__SELECTED PASSAGE__.

You have a missconception about a couple of issues about the 19.2 capability of
the modem. It achives 19200 by doing data compression during the transfer. This
is VERY data dependant. You will probably get no compression from a .SIT file.
You should see some level of compression on a .HQX file. The other item is that
if it were 100% efficient you would see about 1920 chars per second because
there is usually 10 bits of data for every byte (stop bit and possible parity).
The only way to get that speed is just a straight ascii dump.
One of the larges hurdles I find is the work and tuning of the system at the
other end. The Mac should be capable of handling the speed (unless you are
doing Multi-finder jobs of size). The system on the other end needs its type
ahead buffers etc set up to handle the job. Also you mentioned the CISCO box
going to Ethernet. This has added another level of packetizing and protocal
that slow down the process. The CISCO box is very dependant on network traffic
because it has no prioritizing method for small packets (your ACKs from
Kermit). You are also right about the fact that a dirty phone line will cause
these modems to go slightly spastic (without loosing any data of course).

__DATASET ROWS__.
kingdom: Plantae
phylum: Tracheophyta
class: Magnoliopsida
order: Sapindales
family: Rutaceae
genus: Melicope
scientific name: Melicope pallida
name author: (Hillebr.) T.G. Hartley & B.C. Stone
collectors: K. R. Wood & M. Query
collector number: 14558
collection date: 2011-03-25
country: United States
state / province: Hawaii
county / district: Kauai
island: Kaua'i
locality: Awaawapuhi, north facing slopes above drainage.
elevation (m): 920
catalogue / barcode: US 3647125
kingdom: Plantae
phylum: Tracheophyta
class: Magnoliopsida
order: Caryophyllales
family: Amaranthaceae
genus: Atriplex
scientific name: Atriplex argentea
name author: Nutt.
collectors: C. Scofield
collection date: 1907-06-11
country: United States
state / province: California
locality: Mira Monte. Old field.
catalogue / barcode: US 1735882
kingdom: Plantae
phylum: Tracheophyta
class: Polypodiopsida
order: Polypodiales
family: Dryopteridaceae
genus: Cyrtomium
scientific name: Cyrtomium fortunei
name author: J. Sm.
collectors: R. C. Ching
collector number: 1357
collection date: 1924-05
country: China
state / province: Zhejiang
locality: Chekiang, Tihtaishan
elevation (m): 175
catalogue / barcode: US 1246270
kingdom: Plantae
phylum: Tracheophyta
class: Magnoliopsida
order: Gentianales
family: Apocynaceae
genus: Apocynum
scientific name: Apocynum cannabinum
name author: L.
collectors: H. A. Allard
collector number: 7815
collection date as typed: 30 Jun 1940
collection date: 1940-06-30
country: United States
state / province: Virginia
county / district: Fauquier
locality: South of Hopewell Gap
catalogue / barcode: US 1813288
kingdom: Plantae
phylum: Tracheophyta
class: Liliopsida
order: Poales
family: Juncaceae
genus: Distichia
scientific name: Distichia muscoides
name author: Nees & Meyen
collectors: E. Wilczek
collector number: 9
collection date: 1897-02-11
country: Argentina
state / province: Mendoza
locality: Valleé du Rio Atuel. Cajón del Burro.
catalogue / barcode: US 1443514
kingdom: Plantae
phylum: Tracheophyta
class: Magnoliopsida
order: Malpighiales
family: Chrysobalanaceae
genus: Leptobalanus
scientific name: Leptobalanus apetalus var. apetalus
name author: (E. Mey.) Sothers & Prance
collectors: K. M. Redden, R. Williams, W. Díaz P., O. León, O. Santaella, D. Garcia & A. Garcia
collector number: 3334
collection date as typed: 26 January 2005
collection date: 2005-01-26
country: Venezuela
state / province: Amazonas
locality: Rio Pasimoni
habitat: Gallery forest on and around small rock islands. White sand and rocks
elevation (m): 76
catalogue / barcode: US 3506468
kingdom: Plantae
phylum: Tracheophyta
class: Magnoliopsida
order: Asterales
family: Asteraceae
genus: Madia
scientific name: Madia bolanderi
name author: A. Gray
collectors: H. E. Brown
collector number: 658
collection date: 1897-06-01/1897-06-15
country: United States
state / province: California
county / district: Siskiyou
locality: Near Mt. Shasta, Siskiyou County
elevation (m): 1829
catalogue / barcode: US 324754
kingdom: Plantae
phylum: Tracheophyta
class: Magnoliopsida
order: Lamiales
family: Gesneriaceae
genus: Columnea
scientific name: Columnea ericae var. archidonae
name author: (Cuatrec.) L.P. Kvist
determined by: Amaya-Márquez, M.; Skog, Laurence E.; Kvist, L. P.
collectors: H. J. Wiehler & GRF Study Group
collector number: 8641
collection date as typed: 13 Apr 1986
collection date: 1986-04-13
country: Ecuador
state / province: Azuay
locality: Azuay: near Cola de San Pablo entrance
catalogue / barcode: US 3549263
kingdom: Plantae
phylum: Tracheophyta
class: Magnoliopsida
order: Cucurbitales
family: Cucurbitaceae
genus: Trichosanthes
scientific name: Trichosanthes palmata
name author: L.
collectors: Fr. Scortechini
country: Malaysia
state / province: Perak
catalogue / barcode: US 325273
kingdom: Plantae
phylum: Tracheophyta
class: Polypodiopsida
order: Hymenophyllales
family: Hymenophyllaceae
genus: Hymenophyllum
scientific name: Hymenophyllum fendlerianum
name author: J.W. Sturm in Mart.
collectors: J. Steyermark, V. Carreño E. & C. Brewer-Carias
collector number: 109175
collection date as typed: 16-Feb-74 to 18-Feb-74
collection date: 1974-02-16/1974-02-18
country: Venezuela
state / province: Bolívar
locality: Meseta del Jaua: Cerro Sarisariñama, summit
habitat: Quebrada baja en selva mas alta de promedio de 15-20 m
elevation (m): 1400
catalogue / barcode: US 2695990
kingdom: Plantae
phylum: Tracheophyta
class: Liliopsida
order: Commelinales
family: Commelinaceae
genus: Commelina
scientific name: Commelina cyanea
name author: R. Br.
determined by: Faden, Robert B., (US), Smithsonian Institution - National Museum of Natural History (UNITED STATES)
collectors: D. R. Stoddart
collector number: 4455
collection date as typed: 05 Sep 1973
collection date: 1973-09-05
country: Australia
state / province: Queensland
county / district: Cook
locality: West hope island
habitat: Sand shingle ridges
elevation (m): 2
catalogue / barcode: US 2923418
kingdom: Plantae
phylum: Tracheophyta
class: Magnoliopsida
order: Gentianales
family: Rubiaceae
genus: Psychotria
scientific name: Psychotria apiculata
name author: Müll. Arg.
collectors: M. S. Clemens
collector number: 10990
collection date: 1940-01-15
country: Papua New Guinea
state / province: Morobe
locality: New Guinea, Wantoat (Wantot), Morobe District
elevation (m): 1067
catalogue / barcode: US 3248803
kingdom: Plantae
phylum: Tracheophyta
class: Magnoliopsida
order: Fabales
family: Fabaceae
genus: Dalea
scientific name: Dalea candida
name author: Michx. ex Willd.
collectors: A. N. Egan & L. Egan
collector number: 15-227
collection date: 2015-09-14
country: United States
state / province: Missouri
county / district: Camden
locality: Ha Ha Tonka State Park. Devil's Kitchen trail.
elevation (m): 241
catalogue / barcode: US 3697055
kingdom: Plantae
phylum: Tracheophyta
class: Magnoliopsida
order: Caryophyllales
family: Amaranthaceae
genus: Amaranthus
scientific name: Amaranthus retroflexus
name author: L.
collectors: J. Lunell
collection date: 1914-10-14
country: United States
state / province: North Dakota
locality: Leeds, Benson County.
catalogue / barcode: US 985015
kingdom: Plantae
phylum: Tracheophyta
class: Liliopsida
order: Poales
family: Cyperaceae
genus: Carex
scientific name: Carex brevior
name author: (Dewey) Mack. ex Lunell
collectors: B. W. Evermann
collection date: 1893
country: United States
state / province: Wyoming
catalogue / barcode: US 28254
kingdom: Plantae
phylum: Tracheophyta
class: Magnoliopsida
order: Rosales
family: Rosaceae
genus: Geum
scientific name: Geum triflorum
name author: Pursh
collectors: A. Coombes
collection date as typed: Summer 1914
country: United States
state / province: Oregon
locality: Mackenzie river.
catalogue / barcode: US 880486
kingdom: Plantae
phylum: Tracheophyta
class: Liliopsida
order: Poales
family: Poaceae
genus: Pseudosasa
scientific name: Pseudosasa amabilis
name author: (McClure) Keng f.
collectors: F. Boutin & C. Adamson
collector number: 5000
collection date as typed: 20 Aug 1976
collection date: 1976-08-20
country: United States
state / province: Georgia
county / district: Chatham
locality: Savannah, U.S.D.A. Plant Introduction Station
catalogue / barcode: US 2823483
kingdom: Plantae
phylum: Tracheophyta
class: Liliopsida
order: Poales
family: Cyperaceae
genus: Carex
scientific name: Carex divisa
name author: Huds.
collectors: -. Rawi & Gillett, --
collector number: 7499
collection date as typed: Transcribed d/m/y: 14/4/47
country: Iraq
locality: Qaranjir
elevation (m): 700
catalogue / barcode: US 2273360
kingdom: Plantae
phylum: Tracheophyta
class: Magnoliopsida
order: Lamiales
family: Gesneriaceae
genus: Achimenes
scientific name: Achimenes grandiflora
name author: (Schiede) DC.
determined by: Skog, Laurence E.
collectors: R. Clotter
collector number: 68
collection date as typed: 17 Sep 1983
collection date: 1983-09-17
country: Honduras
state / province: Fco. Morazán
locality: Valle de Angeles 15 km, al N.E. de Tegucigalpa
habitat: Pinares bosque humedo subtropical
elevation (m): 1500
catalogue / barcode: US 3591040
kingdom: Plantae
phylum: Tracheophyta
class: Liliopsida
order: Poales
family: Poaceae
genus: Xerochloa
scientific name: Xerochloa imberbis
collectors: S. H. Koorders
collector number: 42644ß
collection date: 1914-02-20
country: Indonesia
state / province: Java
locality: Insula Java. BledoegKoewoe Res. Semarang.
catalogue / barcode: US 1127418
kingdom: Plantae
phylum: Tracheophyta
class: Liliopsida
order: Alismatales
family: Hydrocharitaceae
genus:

__TASK INSTRUCTIONS__.
- a) Answer these questions using the modem passage:
(i) How does the modem achieve 19200?
(ii) How many bits of data are usually sent for every byte?
(iii) What does the CISCO box lack?
- b) State whether each statement agrees with the modem passage, and support each answer with a quotation from it:
(i) A .SIT file will probably show good compression.
(ii) The Mac should be able to handle the speed.
(iii) A dirty phone line causes these modems to lose data.
The data on this page come from a separate source.

__ANSWERS FOR THE EXERCISE__.
- a)
(i) By doing data compression during the transfer.
(ii) 10 bits.
(iii) A prioritizing method for small packets.

- b)
(i) No: "You will probably get no compression from a .SIT file."
(ii) Yes: "The Mac should be capable of handling the speed"
(iii) No: "without loosing any data of course"